Explaining the court’s decision to reject the requests of Mr Nicklinson and Martin, Lord Justice Toulson, said that both cases were ‘deeply moving’ but added that ‘a decision to allow their claims would have consequences far beyond the present cases.’

“To do as Tony wants, the court would be making a major change in the law,” he said. “It is not for the court to decide whether the law about assisted dying should be changed and, if so, what safeguards should be put in place.

“Under our system of government these are matters for parliament to decide.”

Paul Tully, general secretary of The Society for the Protection of Unborn Children (SPUC), the pro-life charity, which was officially represented in the high-profile Debbie Purdy and Diane Pretty assisted dying cases, backed last week’s decision.

“We offer our condolences to Mr Nicklinson’s family and friends. We note reports that his death was peaceful and while surrounded by his loved ones,” he said, before adding ‘We welcome the High Court’s ruling, and we question whether those who have encouraged Mr Nicklinson and ‘Martin’ to pursue this legal action have the best interests of disabled people at heartThe court has reiterated once again that direct, active, voluntary euthanasia is unlawful in English and European law.’

Mr Tully added that ‘to have allowed euthanasia would have seriously undermined both the laws against homicide and the right to life enshrined in the European Convention of Human Rights.’

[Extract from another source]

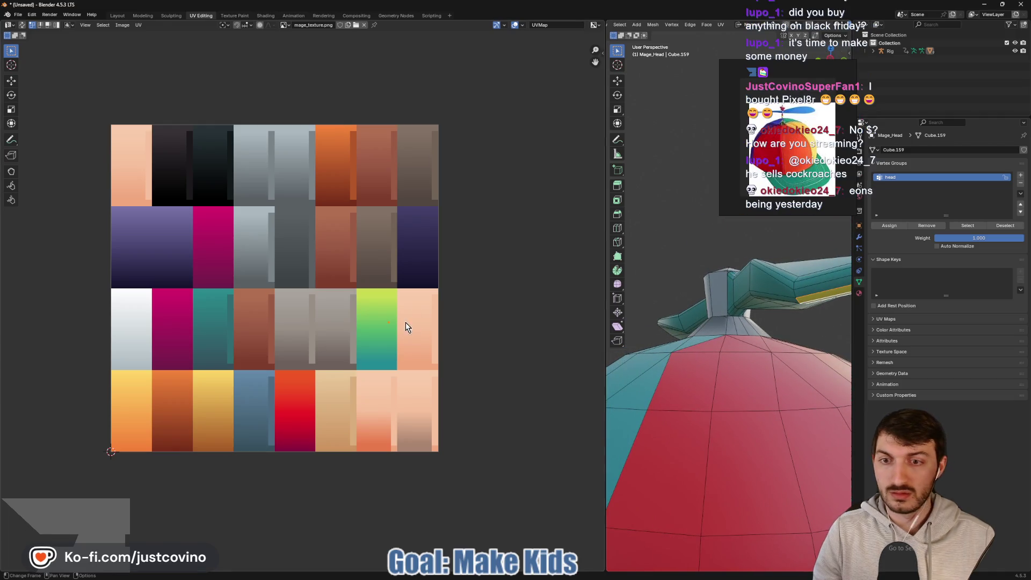
key(g)
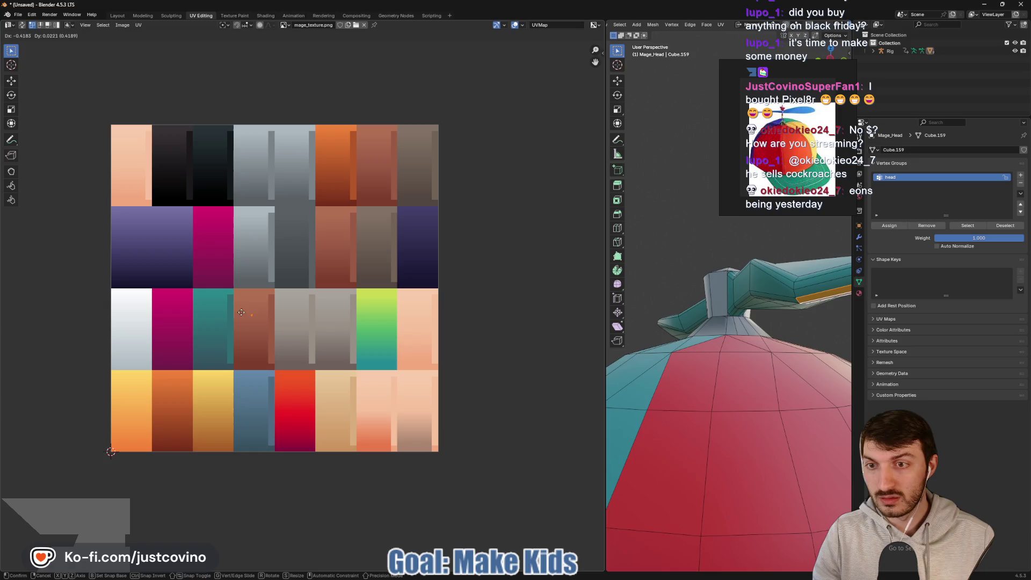
click(197, 294)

“Those who are sick, vulnerable or disabled need the law to be robust in protecting the inviolability of every human life. That is why SPUC Pro-Life was officially represented before the courts in the Debbie Purdy and Diane Pretty cases. Compassion and solidarity are the humane and caring responses to locked-in-syndrome.

“To legalise killing of those who are suffering would adversely affect many, many people. We believe that Mr Nicklinson and ‘Martin’ have lives of equal value to any other member of society. We urge those around them to rise to the challenge of helping them realise their value and overcome their sense of hopelessness.”


Scottish law

The late Mr Nicklinson, a father-of-two, was left paralysed with locked-in-syndrome after a catastrophic stroke while on a business trip to Athens in 2005.

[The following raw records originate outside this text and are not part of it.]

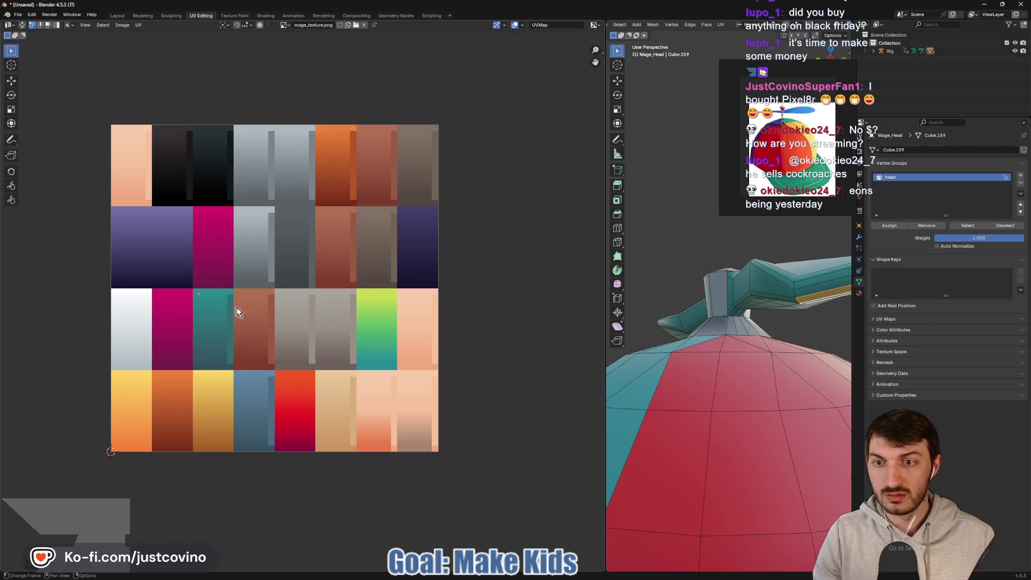
mouse_move(676, 246)
middle_down()
mouse_move(692, 305)
mouse_move(729, 291)
middle_up()
Step: Return to the Layout workspace and select the closed Spellbook object in the Outliner
click(118, 16)
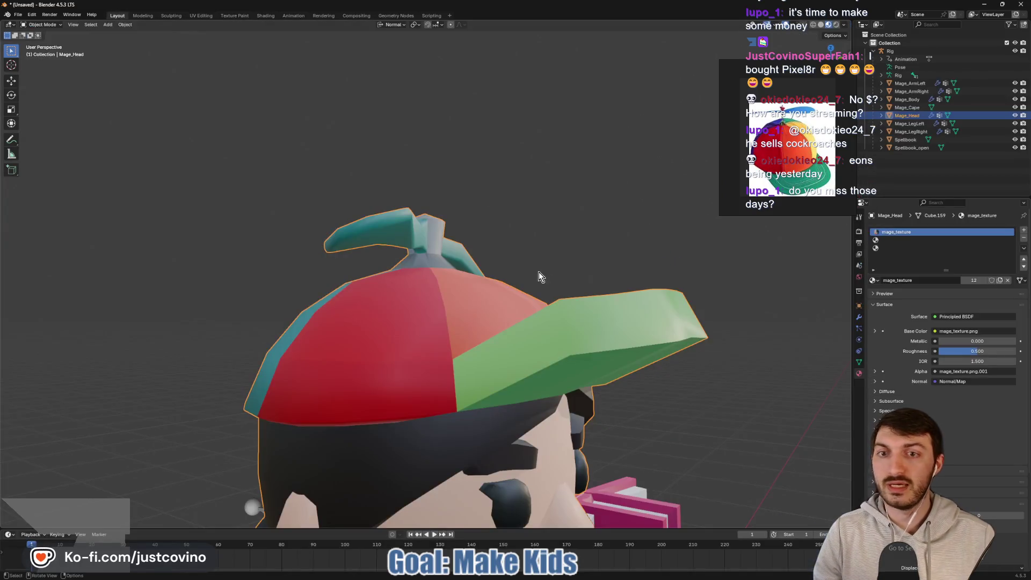
mouse_move(539, 272)
middle_down()
mouse_move(588, 259)
mouse_move(295, 253)
middle_up()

He communicated by blinking and described his life as a ‘living nightmare’ since the stroke. He has said he will appeal against the High Court’s decision to reject his request. Prior to his death, he backed Ms MacDonald’s second attempt to legalise assisted suicide north of the border with a bill in the Scottish Parliament.

Holyrood rejected a similar bill by Ms MacDonald, who has Parkinson’s disease, two years ago.

“I think it is very important because, although it may have a different legal system, Scotland is also part of the UK,” Mr Nicklinson said. “Would it blaze a trail that Westminster and others could follow? One would hope so.”

Mr Tully concluded, however, that he hopes last Thursday’s High Court ruling ‘will help end the insidious campaign in the British courts to change the law on assisted suicide and euthanasia.’